A very important matter is the representation of the data structures in the partial evaluator. As Kernel source code has almost no meaning in itself, depending heavily on the environment in which is to be evaluated, the partial evaluator has to have a good representation of environments, allowing partial information about the bindings of an environment. In the same way partial information about pairs and list should be supported. Having a strong yet flexible representation, is critical for both the power and the termination analysis of the partial evaluator (especially online PE) and is perhaps the most important part of the design.

Other point to consider is that there are two things the partial evaluator should try to do: one thing is deciding what the result of an evaluation is (as a data structure of the partial evaluator) and another is constructing an object that evaluates to an equivalent (or the same) object in that environment. That is, given an expression "expr" to be evaluated in an environment "env", we should be able to at least have an idea of what object is the result of such evaluation (For example: a list of 3 elements, an operative that does this and that, or the number 3) and if possible we should also generate a different expression "expr'" that when eval'ed in "env" returns an object equivalent (including side-effects if present) to the result of eval'ing "expr". This is trivial if "expr" has an external representation and is self-evaluating (like a number), mildly annoying if it has no external representation or isn't self-evaluating (like a standard combiner, or a symbol or par) and could even be very difficult or impossible. But in any case it is important that we have a good representation of what object is returned because this is a recursive process: to be able to know what some expression will evaluate to in some environment, we will need to know what some other expressions evaluate to in the same or other environments.
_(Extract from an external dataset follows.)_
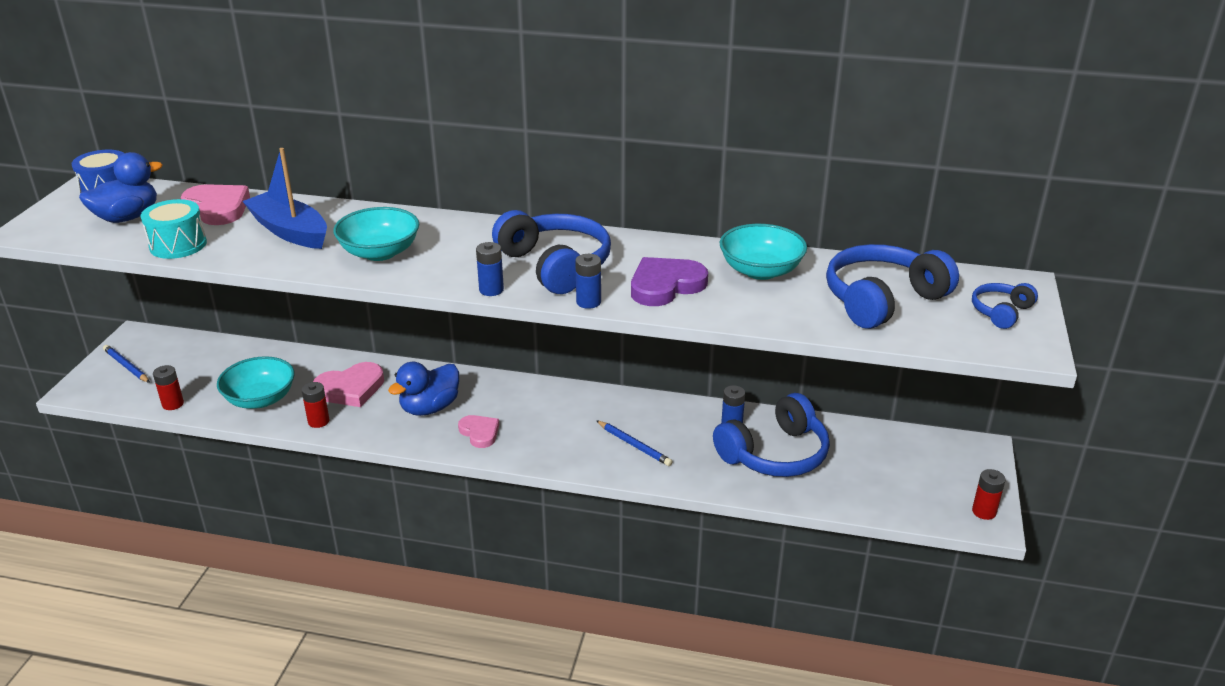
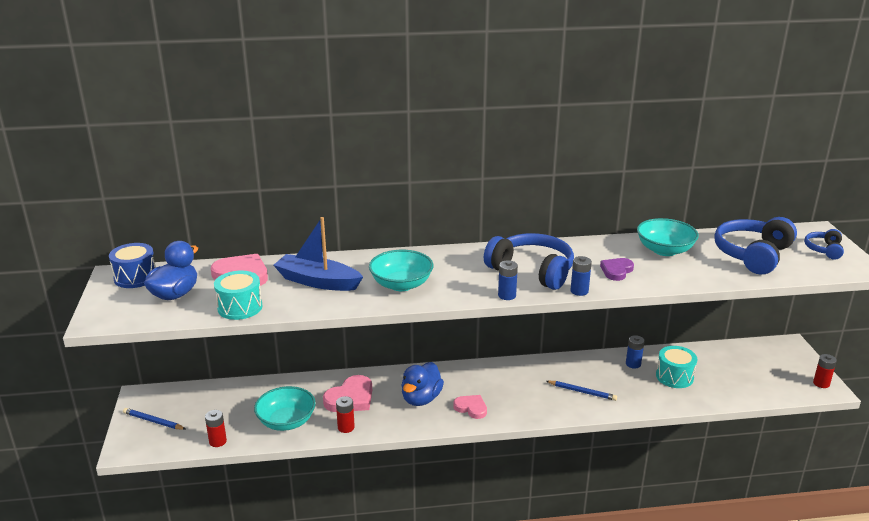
camera: 20 degrees left, 5 degrees down
purple heart [631,257,708,306] -> purple heart [600,258,634,281], size x0.64
blue headphones [713,393,830,477] -> turquoise drum [656,346,697,388]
Even if we can't replace some expression by a simpler one, having information about the result of the evaluation will be vital to replace other expressions.

Finally I would like to put forward an idea that I was entertaining before suspending work in the partial evaluator. As was stated, Kernel source code has little to no meaning without an environment in which to be evaluated. This is so because Kernel has no reserved words: all combiners, even the most basic as $vau, $if and +, are represented in source code as symbols that should be searched for in the environment. Of course most of the times these are unbound by the program and the bindings are taken from the ground environment. This process however takes precious time that most interpreters of other languages don't have to pay. A first step, even simpler than full partial evaluation would be a program (a Kernel combiner) that takes Kernel source code as input (destined to be evaluated in a standard environment) and returns a new object that represents the same code, but with all possible symbols replaced by the standard combiners. Of course this program still has to perform some kind of partial evaluation / abstract interpretation to determine which symbol is evaluated where and what the bindings are, but it seems to me that the termination conditions of this would be more simple. If a symbol can't be proven to be always evaluated or if it doesn't always evaluate to the standard combiner it should be left as-is. This program seems a little less daunting to write, easier to test and could serve as a first pass to a full partial evaluator/compiler.

Appendix B of

Appendix B of my dissertation has some interesting thoughts on this subject. (I wrote that appendix relatively early in my marathon dissertation process, and had forgotten how much there actually is there; several things worth thinking on, anyway.)